The 1964 pennies are not among the rarest pennies in history. They are pretty common and easily available for less than $1 each. However, they are considered the rarest pennies in the 1960s collection of Lincoln Pennies.

Once in a while, you will come across a 1964 penny that sold for thousands of dollars at an auction but these are rare varieties of the penny.

The most valued 1964 penny is the 1964 SMS penny that once sold for $15,600 at an auction. The highest estimated value of this coin is upwards of $27,000 according to Professional Coin Grading Services (PCGS).

With that in mind, this comprehensive guide will show you the true value of different 1964 pennies and what separates them from one another.

Read on to explore every aspect of the 1964 penny, from the various varieties to the 1964 penny error lists, and what makes a 1964 penny rare!

[EXTRACTED DATA]:
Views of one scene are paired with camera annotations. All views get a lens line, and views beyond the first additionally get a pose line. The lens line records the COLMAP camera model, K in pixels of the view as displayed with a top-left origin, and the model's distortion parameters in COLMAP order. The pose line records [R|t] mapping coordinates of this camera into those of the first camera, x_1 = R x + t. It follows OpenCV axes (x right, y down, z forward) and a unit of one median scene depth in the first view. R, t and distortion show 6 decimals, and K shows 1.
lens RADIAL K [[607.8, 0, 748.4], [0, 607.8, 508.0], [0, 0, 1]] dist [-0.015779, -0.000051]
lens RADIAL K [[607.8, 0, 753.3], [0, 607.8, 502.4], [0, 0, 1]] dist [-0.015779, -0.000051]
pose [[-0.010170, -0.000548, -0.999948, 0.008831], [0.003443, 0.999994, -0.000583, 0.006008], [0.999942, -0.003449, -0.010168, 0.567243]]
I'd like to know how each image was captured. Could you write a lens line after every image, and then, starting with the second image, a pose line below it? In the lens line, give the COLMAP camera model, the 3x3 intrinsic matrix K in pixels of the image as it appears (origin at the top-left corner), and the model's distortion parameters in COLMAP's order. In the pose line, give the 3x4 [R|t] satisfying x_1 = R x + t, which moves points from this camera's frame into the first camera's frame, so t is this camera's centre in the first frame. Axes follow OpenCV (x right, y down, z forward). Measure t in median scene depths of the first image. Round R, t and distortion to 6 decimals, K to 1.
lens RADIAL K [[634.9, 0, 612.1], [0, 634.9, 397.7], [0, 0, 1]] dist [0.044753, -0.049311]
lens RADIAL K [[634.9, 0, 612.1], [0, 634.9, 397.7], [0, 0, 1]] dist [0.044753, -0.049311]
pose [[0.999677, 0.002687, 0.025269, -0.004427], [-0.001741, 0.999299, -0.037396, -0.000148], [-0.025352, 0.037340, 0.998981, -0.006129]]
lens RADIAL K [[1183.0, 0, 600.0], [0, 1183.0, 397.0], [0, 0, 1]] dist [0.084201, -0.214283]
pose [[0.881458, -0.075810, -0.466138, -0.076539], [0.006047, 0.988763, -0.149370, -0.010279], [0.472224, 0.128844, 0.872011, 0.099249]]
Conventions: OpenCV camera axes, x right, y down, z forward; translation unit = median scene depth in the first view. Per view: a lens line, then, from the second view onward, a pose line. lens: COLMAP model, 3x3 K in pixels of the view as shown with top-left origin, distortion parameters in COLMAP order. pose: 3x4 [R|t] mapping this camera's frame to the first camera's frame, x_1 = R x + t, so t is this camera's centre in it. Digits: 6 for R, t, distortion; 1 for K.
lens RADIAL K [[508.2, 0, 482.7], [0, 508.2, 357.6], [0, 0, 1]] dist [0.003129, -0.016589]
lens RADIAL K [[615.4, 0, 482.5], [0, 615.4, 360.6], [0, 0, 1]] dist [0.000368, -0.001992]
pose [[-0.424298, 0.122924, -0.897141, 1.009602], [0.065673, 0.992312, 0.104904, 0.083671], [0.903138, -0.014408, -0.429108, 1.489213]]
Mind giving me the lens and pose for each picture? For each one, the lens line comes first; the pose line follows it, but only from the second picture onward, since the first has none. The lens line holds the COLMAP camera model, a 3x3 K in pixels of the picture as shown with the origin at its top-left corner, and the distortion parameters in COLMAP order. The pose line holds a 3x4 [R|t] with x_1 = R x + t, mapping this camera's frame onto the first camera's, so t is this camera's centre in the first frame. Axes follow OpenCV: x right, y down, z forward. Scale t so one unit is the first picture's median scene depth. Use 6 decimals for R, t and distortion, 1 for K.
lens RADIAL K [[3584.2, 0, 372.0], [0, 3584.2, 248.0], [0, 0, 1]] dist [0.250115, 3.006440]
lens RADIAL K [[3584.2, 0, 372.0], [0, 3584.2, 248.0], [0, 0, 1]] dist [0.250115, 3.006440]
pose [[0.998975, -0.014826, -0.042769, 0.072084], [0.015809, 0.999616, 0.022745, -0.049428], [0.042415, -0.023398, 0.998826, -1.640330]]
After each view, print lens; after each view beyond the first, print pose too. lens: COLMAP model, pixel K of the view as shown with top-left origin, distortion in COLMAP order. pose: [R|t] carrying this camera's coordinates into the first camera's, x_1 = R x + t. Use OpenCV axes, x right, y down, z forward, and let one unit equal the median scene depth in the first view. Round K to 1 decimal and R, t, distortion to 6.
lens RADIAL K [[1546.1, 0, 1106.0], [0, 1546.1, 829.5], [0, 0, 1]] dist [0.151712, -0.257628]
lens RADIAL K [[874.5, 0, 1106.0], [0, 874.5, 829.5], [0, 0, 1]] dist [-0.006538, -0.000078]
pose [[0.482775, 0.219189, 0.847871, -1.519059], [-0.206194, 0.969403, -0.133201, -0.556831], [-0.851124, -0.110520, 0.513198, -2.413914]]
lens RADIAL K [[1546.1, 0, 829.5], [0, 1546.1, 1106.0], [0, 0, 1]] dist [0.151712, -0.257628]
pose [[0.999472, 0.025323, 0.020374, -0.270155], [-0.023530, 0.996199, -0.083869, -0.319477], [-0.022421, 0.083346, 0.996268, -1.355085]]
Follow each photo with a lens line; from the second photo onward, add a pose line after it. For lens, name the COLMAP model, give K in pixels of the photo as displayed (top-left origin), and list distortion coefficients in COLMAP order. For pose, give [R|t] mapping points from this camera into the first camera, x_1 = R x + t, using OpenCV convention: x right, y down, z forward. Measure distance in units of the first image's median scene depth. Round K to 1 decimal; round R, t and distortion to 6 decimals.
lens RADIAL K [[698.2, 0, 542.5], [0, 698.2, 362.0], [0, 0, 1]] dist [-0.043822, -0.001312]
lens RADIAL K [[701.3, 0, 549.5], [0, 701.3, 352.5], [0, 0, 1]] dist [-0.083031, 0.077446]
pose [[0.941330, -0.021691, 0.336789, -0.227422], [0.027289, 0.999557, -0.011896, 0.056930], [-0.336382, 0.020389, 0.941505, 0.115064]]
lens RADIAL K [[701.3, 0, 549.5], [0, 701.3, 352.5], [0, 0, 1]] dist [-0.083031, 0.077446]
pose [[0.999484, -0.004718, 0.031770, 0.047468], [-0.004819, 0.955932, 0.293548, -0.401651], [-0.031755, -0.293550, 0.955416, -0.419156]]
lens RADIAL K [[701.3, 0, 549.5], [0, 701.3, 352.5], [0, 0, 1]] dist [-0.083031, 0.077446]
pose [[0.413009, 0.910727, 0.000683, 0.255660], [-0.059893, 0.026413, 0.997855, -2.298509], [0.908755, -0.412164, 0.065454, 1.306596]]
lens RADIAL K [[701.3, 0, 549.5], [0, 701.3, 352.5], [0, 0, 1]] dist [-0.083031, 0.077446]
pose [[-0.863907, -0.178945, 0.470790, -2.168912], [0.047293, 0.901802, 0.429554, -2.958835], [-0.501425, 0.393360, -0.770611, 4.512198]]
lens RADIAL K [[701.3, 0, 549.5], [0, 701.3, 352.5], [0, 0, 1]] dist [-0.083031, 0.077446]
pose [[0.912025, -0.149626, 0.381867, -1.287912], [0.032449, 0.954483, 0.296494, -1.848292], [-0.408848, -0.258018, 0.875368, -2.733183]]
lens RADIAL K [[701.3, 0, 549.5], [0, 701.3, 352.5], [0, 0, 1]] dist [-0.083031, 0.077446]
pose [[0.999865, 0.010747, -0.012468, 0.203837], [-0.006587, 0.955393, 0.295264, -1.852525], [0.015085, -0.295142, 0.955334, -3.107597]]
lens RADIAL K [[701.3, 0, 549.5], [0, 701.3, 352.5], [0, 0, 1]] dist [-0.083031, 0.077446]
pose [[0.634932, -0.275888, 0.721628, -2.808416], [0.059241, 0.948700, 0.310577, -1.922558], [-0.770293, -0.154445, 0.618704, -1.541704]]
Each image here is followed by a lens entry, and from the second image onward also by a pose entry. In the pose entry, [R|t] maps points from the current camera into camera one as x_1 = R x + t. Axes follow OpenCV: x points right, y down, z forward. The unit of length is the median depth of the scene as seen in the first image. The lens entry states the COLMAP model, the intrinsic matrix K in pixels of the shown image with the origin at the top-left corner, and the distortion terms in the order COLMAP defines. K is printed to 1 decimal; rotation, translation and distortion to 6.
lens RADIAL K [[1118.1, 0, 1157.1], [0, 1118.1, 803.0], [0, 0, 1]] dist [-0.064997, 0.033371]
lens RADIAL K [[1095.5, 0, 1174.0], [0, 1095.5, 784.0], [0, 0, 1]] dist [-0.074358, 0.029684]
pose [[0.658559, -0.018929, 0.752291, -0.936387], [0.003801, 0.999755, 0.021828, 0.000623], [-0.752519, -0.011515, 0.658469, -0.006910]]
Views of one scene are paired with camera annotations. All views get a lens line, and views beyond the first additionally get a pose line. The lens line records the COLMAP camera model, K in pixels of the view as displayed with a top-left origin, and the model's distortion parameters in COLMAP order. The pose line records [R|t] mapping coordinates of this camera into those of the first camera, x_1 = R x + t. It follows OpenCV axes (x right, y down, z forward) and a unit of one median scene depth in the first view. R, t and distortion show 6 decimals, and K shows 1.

[YOUR GOAL]:
Proceed with the guide to 1964 pennies, starting right after its last sentence.

[ANSWER TO THIS TASK]:
History of the 1964 Penny

1964 Penny
Credit: pcgs.com

The value of any coin is attributed to its minting processes, facility, and changes during that period. For the 1964 penny, details about its history relate to the mintage and the making of the mysterious 1964 SMS pennies.

The 1909 Lincoln Memorial

The 1964 Penny is a ‘Lincoln Memorial’ penny designed by Victor D Brenner and Frank Gasparro, minted in Denver and Philadelphia.

The obverse side design was designed by Victor D Brenner and first produced in 1909 to commemorate the 100th anniversary of President Abraham Lincoln’s birth. The 1909 reverse design was also designed by Brenner and featured the iconic two-Wheat heads design.

1959 Obverse and Reverse Designs

As part of the 150th anniversary of President Abraham Lincoln’s birthday in 1959, this new series of ‘Lincoln Memorial’ pennies were introduced with the same obverse design from Brenner but a new reverse design by Frank Gasparro featuring the Lincoln Memorial instead of the 1909 Wheat heads-design.

The series design stretched from 1959 to the 2008 pennies.

1964 Mint Facilities

The pennies were made in the Denver Mint and Philadelphia Mint. Production started in Denver where the 1964 D Pennies were made (a total of 3, 799, 071, 500 coins) and later Philadelphia where the 1964 P Pennies were made (a total of 2, 648, 575, 000 coins).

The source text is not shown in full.